There will be a big problem here, which is slow performance. Write to the disk, and then read the disk, more than two rounds will be relatively slow, although there is PageCache, the reading process does not necessarily have IO. Then you must think that it would be nice to use memory as buffer. The problem of memory when buffer is mentioned earlier, there is a cost, so the buffer can not be too small. So it's impossible for you to open 128 megabytes of memory per file. What's more, when you submit it to OSS, you have to ensure that you can continue to write new data, and you have to have 2 128m memory scrolls, which is almost unacceptable.

HBaseOssFileSystem write design

We have to solve both the cost problem and the performance problem, while ensuring that the cost is low and seems impossible, so how do we do it?

What you want to take advantage of here is this InputStream,OSS that lets you provide InputStream and read what you want to write from it. So we can design a streaming write, and when I pass this InputStream to OSS, there doesn't have to be data in the stream. At this point, OSS calls read to read data and block it on the read call. When the user actually writes the data, there will be data in the InputStream, and then the OSS can read the data smoothly. When OSS reads more than 128m of data, InputStream will automatically truncate and return EOF, so that OSS will think that the stream is over, so that the data is submitted.

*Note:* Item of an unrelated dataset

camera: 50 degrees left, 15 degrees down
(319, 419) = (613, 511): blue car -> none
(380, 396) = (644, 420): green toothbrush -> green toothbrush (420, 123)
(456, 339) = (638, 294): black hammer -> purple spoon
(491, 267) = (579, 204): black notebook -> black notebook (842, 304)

So in essence, we just need to develop such a special InputStream. The user writes data to the OutputStream provided by the Hadoop API, and each time the data is filled with a page (2m), it is sent to the InputStream to make it readable. OuputStream is equivalent to producer and InputStream is equivalent to consumer. The memory overhead here will be very low, because when the producer speed is similar to the consumer speed, it will only cost 2 page. Finally, the whole implementation is encapsulated into an OSSOutputStream class. When the user wants to write a cold file, it actually provides OSSOutputStream, which includes the control process of this special InputStream.

Of course, in the actual production, we will control the page and set up a maximum of 4 page per file. And the four page are recycled to reduce the impact on GC.

Performance comparison 1: community version vs Cloud HBase version

Because you don't have to write to disk, the write throughput can be much higher than that of the community. The following figure shows the test results on HBase1.0. In some scenarios with large KV and higher write pressure, the actual measurement can be close to twice as much. This comparison avoids the deep copy problem of ADFS by replacing the implementation of rename cold storage (using both the community version and the cloud HBase version). If you directly use the community version instead of ADFS, the performance will be several times worse.

Performance comparison 2: heat meter vs cold meter

The heat meter data is in the cloud disk and the cold meter data is in OSS.

Thanks to the above optimization, coupled with the fact that the cold table WAL also holds HDFS, and the OSS is a large cluster compared to the HBase (with a high throughput limit), the cold table HDFS only needs to resist WAL write pressure. So the throughput of the cold meter is slightly higher than that of the heat meter.

In any case, the writing performance of cold meters is as good as that of hot meters, which is pretty good. Basically will not affect the user filling data, otherwise the use of cold storage, huff and puff a lot, which means more machines, then this function is meaningless.

The above is how to analyze the principle of HBase cold and hot separation technology. The editor believes that there are some knowledge points that we may see or use in our daily work. I hope you can learn more from this article. For more details, please follow the industry information channel.

Welcome to subscribe "Shulou Technology Information " to get latest news, interesting things and hot topics in the IT industry, and controls the hottest and latest Internet news, technology news and IT industry trends.

*The comments in the above article only represent the author's personal views and do not represent the views and positions of this website. If you have more insights, please feel free to contribute and share.